[TASK OBJECTIVE]:
Please rewrite the data below with every "Oceanside" replaced by "Lakeside", leaving all else unchanged.

[EXERCISE INPUT]:
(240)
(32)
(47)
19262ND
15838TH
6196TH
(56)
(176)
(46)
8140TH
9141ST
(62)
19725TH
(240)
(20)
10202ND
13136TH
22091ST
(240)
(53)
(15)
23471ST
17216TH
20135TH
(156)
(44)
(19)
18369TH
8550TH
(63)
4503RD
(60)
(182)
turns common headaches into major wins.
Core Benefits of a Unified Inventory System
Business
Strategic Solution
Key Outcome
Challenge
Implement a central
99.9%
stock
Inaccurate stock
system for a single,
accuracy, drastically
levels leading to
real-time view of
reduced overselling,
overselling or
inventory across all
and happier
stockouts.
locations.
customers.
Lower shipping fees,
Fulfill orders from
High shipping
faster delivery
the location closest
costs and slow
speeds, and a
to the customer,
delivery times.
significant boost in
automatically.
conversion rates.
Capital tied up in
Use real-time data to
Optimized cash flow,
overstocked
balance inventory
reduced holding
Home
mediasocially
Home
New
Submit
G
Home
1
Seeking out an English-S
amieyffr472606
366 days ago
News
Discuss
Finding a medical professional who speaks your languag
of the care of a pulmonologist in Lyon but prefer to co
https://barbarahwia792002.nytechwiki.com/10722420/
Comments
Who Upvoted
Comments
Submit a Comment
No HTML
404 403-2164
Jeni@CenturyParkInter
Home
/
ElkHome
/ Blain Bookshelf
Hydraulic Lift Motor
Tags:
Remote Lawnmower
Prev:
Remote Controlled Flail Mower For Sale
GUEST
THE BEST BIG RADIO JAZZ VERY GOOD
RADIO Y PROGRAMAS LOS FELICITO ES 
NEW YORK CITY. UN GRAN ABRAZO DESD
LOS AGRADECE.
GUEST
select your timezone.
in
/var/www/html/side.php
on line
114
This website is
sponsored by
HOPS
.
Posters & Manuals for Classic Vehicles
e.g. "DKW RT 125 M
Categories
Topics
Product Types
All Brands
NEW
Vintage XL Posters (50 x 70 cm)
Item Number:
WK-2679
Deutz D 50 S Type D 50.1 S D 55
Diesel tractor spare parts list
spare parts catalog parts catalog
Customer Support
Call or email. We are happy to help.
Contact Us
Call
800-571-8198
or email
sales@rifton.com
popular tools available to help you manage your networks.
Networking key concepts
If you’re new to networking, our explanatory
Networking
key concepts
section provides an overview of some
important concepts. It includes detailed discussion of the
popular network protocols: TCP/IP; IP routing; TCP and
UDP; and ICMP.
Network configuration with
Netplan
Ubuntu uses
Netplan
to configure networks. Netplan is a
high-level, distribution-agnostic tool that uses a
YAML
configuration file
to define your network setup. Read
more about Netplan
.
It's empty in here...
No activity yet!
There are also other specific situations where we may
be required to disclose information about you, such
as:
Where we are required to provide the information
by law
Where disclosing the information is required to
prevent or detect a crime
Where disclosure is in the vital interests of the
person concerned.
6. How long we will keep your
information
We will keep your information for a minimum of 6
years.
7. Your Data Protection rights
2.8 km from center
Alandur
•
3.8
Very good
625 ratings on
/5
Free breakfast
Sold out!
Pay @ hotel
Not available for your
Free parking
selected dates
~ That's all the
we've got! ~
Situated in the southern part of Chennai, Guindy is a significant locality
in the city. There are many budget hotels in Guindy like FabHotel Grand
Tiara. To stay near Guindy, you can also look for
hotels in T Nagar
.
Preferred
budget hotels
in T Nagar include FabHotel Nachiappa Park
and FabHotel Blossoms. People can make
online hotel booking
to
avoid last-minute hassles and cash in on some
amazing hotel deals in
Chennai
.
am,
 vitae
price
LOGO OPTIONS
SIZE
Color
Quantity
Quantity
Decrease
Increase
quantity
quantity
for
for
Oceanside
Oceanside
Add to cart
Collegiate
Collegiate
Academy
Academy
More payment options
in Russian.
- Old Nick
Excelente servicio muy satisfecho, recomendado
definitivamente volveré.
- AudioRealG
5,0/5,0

[ANSWER SPACE]:
(240)
(32)
(47)
19262ND
15838TH
6196TH
(56)
(176)
(46)
8140TH
9141ST
(62)
19725TH
(240)
(20)
10202ND
13136TH
22091ST
(240)
(53)
(15)
23471ST
17216TH
20135TH
(156)
(44)
(19)
18369TH
8550TH
(63)
4503RD
(60)
(182)
turns common headaches into major wins.
Core Benefits of a Unified Inventory System
Business
Strategic Solution
Key Outcome
Challenge
Implement a central
99.9%
stock
Inaccurate stock
system for a single,
accuracy, drastically
levels leading to
real-time view of
reduced overselling,
overselling or
inventory across all
and happier
stockouts.
locations.
customers.
Lower shipping fees,
Fulfill orders from
High shipping
faster delivery
the location closest
costs and slow
speeds, and a
to the customer,
delivery times.
significant boost in
automatically.
conversion rates.
Capital tied up in
Use real-time data to
Optimized cash flow,
overstocked
balance inventory
reduced holding
Home
mediasocially
Home
New
Submit
G
Home
1
Seeking out an English-S
amieyffr472606
366 days ago
News
Discuss
Finding a medical professional who speaks your languag
of the care of a pulmonologist in Lyon but prefer to co
https://barbarahwia792002.nytechwiki.com/10722420/
Comments
Who Upvoted
Comments
Submit a Comment
No HTML
404 403-2164
Jeni@CenturyParkInter
Home
/
ElkHome
/ Blain Bookshelf
Hydraulic Lift Motor
Tags:
Remote Lawnmower
Prev:
Remote Controlled Flail Mower For Sale
GUEST
THE BEST BIG RADIO JAZZ VERY GOOD
RADIO Y PROGRAMAS LOS FELICITO ES 
NEW YORK CITY. UN GRAN ABRAZO DESD
LOS AGRADECE.
GUEST
select your timezone.
in
/var/www/html/side.php
on line
114
This website is
sponsored by
HOPS
.
Posters & Manuals for Classic Vehicles
e.g. "DKW RT 125 M
Categories
Topics
Product Types
All Brands
NEW
Vintage XL Posters (50 x 70 cm)
Item Number:
WK-2679
Deutz D 50 S Type D 50.1 S D 55
Diesel tractor spare parts list
spare parts catalog parts catalog
Customer Support
Call or email. We are happy to help.
Contact Us
Call
800-571-8198
or email
sales@rifton.com
popular tools available to help you manage your networks.
Networking key concepts
If you’re new to networking, our explanatory
Networking
key concepts
section provides an overview of some
important concepts. It includes detailed discussion of the
popular network protocols: TCP/IP; IP routing; TCP and
UDP; and ICMP.
Network configuration with
Netplan
Ubuntu uses
Netplan
to configure networks. Netplan is a
high-level, distribution-agnostic tool that uses a
YAML
configuration file
to define your network setup. Read
more about Netplan
.
It's empty in here...
No activity yet!
There are also other specific situations where we may
be required to disclose information about you, such
as:
Where we are required to provide the information
by law
Where disclosing the information is required to
prevent or detect a crime
Where disclosure is in the vital interests of the
person concerned.
6. How long we will keep your
information
We will keep your information for a minimum of 6
years.
7. Your Data Protection rights
2.8 km from center
Alandur
•
3.8
Very good
625 ratings on
/5
Free breakfast
Sold out!
Pay @ hotel
Not available for your
Free parking
selected dates
~ That's all the
we've got! ~
Situated in the southern part of Chennai, Guindy is a significant locality
in the city. There are many budget hotels in Guindy like FabHotel Grand
Tiara. To stay near Guindy, you can also look for
hotels in T Nagar
.
Preferred
budget hotels
in T Nagar include FabHotel Nachiappa Park
and FabHotel Blossoms. People can make
online hotel booking
to
avoid last-minute hassles and cash in on some
amazing hotel deals in
Chennai
.
am,
 vitae
price
LOGO OPTIONS
SIZE
Color
Quantity
Quantity
Decrease
Increase
quantity
quantity
for
for
Lakeside
Lakeside
Add to cart
Collegiate
Collegiate
Academy
Academy
More payment options
in Russian.
- Old Nick
Excelente servicio muy satisfecho, recomendado
definitivamente volveré.
- AudioRealG
5,0/5,0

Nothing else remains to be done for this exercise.